Even Fox News anchor Brit Hume was perplexed by diGenova's hostility toward Fitzgerald. "You are quite sharply a critic of him," Hume noted. "Why?"
"Because I believe that that news conference was a disgrace," diGenova responded.
DiGenova's comments spread quickly around right-wing blogs adding more fuel to the animosity Bush's defenders are directing at Fitzgerald, the U.S. Attorney in Chicago who was named by the Justice Department to handle the Plame case in December 2003 because then-Attorney General John Ashcroft was too close to the leak suspects.
But another question raised by diGenova's intemperate comments is how a partisan Republican prosecutor could have been named independent counsel to handle a sensitive political investigation in 1992, when top aides to George H.W. Bush were implicated in a scheme to destroy Bill Clinton's candidacy by violating the Democratic candidate's privacy rights in a government search of his passport file.
Parallel Cases
In retrospect, the so-called Passport-gate affair and the Plame-gate investigation have many parallels, both involving White House abuse of its access to government secrets and calculated leaks to the press to undermine a political adversary. But the two prosecutors - diGenova and Fitzgerald - approached their duties very differently, with diGenova seemingly determined not to find wrongdoing in contrast to Fitzgerald's dogged strategy to get to the bottom of the mystery.

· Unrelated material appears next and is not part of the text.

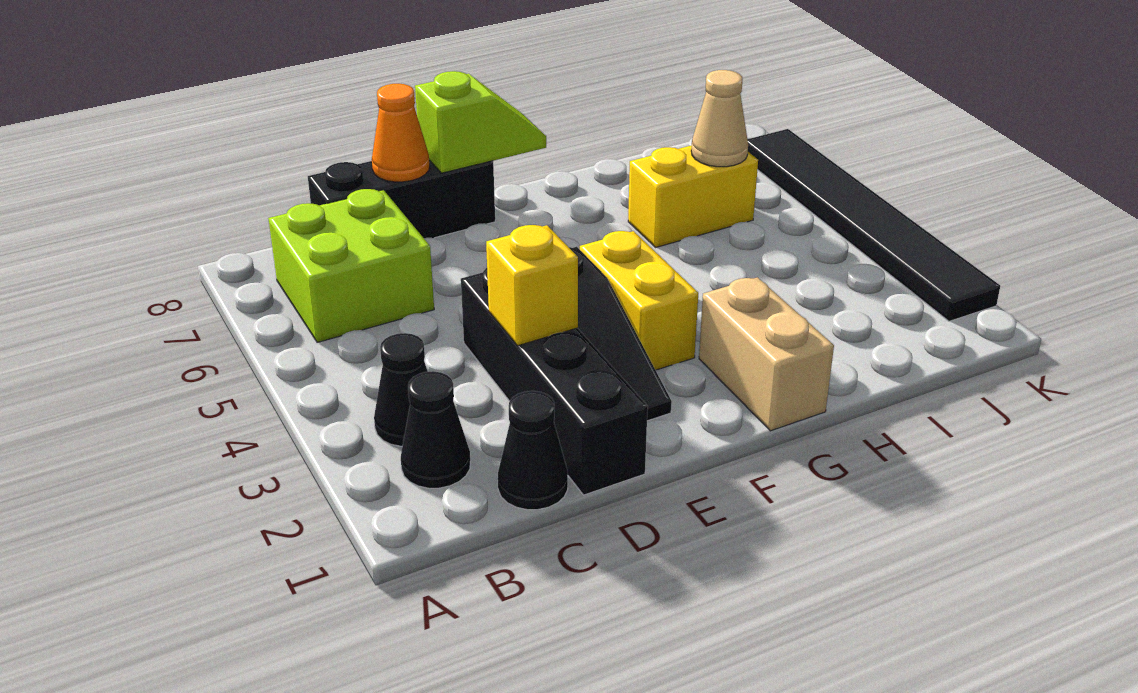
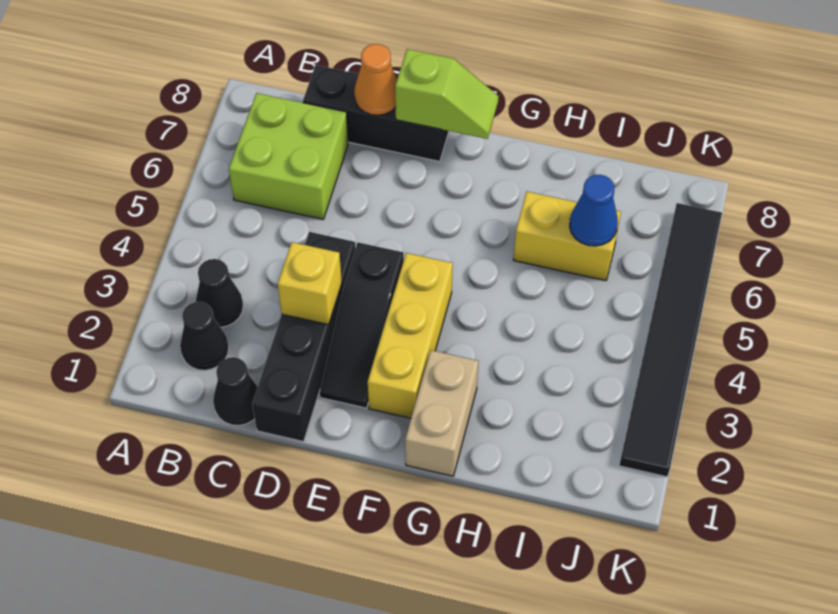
yellow brick F3:F4 level 1 -> yellow brick F2:F4 level 1
tan cone I6 level 2 -> blue cone I6 level 2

The two cases occurred at politically sensitive moments for the two Bush presidents.
George W. Bush's aides allegedly leaked classified information about Plame's CIA work in mid-2003 to undermine her husband, former Ambassador Joseph Wilson, because he had emerged as a leading critic of Bush's case for war with Iraq. Wilson had challenged Bush's claims about Iraq seeking enriched uranium from Africa, just as it was becoming apparent that Iraq lacked the weapons of mass destruction that Bush had cited as the principal justification for his invasion.
In 1992, George H.W. Bush was trailing Clinton in the polls and Bush's advisers hoped to assure the president's reelection by finding derogatory information in Clinton's passport file. Under White House pressure, State Department officials conducted a late-night search of Clinton's passport file, looking for a rumored letter that Clinton supposedly had written while a college student at Oxford College seeking to renounce his U.S. citizenship.
Though the letter proved non-existent, Bush aides seized on staple holes and a tear in the corner of Clinton's passport application - most likely where a check or photo had been attached - to fashion a criminal referral around the possibility that a Clinton friend had tampered with the file to remove the apocryphal letter.